Coyote kills dog near Tanner Dog Park

The attack occurred early June 15th.

(LE Baskow | Las Vegas Review-Journal via AP) A coyote strolls among cacti and other plants near Searchlight, Nevada on March 1, 2022. A dog was fatally attacked by a coyote near Tanner Park in Salt Lake City last week.

A 5-year-old Miniature Schnauzer named Blaze was fatally attacked by a coyote near Tanner Park last week, Salt Lake County officials said.

The dog appeared to have escaped through an open gate from its owner’s home before the attack early June 15, according to a news release from Salt Lake County Animal Services.

The nearby Tanner Dog Park has a large off-leash area that’s popular with dog owners in Salt Lake City.

The owners of Blaze want area residents to be informed of recent coyote sightings, the press release said.

The Salt Lake County Animal Service shared several tips on how people can avoid encounters and conflicts with coyotes.

prevent encounters

Don’t feed coyotes and remove things that might attract them to your property, like pet food, water sources, bird feeders and fallen fruit, officials advise.

If possible, keep trash indoors prior to garbage collection and ensure it is kept in a locked container if left outside.

Motion-activated lights can also deter coyotes, and pruning trees and shrubs in your yard can reduce coyote hiding spots, the press release said.

Prevent conflicts with pets

Coyotes may perceive smaller pets as potential prey, while larger dogs could be viewed as a threat or competitor, officials said.

“Coyotes have trapped pets in backyards, in open spaces, and right off the leash,” the release said.

To minimize risk, do not leave dogs outside after dark and keep cats indoors. Dogs should be kept on a leash in open areas such as trails and should never be allowed to chase or “play” with coyotes.

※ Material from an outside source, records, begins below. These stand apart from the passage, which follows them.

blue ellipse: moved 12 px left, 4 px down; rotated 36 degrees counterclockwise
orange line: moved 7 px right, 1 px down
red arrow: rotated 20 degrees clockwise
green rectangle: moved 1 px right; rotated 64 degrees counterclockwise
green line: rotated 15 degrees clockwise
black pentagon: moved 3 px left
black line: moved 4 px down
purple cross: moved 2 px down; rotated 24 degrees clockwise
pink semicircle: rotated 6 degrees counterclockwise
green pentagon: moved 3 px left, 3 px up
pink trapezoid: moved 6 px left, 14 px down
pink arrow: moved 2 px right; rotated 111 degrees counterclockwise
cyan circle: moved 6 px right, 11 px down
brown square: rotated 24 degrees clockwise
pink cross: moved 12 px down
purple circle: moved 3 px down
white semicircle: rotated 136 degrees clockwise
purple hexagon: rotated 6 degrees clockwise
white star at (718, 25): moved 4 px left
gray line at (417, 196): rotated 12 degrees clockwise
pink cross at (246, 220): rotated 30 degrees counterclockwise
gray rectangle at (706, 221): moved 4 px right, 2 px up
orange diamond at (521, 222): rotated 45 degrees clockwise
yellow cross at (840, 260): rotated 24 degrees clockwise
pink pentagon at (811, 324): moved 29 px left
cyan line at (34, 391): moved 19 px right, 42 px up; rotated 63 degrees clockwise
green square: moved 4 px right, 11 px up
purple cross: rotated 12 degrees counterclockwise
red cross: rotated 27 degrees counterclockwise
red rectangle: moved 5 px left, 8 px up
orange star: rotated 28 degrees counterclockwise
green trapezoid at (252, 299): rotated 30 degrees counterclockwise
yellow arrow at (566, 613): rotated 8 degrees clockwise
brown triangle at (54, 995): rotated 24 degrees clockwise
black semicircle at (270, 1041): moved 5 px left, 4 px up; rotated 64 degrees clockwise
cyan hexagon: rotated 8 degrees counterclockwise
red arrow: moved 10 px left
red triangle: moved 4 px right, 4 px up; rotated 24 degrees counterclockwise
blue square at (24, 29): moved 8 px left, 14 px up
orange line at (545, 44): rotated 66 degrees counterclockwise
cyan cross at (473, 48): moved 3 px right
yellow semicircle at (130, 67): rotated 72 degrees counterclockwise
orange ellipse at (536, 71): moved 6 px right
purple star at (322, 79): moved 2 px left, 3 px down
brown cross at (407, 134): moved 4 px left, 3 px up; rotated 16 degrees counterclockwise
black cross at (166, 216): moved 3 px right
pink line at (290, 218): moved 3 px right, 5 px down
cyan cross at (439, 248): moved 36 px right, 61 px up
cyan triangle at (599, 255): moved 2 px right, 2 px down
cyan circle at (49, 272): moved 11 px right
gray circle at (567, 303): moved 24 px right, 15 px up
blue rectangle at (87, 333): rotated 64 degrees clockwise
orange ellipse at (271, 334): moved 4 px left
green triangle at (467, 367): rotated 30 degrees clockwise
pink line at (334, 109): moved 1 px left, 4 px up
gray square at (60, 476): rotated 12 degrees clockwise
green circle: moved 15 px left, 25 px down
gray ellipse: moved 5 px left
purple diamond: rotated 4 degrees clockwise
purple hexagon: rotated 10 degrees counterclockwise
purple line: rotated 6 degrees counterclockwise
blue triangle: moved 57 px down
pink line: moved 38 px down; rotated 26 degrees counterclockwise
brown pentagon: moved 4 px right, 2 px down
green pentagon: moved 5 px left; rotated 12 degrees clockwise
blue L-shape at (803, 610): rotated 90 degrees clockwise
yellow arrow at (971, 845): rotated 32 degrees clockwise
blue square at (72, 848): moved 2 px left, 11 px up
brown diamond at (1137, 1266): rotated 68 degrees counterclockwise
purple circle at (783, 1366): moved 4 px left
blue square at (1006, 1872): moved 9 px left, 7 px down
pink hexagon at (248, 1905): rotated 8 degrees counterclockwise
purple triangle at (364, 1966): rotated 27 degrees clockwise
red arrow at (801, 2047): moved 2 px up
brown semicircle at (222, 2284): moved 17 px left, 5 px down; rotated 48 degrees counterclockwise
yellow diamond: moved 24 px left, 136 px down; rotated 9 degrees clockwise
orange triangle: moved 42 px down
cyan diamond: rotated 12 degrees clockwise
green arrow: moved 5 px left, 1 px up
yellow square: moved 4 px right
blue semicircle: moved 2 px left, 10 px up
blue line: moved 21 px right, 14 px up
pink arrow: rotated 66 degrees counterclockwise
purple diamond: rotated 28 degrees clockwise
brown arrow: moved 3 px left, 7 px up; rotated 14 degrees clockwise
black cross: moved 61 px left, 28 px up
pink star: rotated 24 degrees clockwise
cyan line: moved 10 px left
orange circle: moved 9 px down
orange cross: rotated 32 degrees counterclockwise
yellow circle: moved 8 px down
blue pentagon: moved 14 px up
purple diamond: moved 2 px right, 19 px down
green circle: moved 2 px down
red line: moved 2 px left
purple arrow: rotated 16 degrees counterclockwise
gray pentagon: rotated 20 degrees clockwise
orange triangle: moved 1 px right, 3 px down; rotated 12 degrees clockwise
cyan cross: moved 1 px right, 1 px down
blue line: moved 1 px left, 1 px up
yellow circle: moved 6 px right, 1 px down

Other pets such as chickens, rabbits, and goats should be kept in a kennel, barn, or shed at night.

Encountering a coyote

If you spot a coyote in your yard, you’re trying to create an “unwelcome” environment, the press release says. This may include yelling, throwing rocks, banging pots and pans, or activating sprinklers.

If you encounter a coyote on a hike or in a park, pick up small pets and try to do the same: make loud noises, wave your arms or stamp your feet to startle them, and back away Slowly back off, officials advise.

“Do not run away or turn your back on a coyote that has approached you,” the press release reads.

If you come across an aggressive coyote, you can call the Salt Lake County Animal Services department at 801-840-4000.

According to the Utah Division of Wildlife Resources, coyotes and other unprotected wildlife species can also be reported to municipal nuisance control businesses.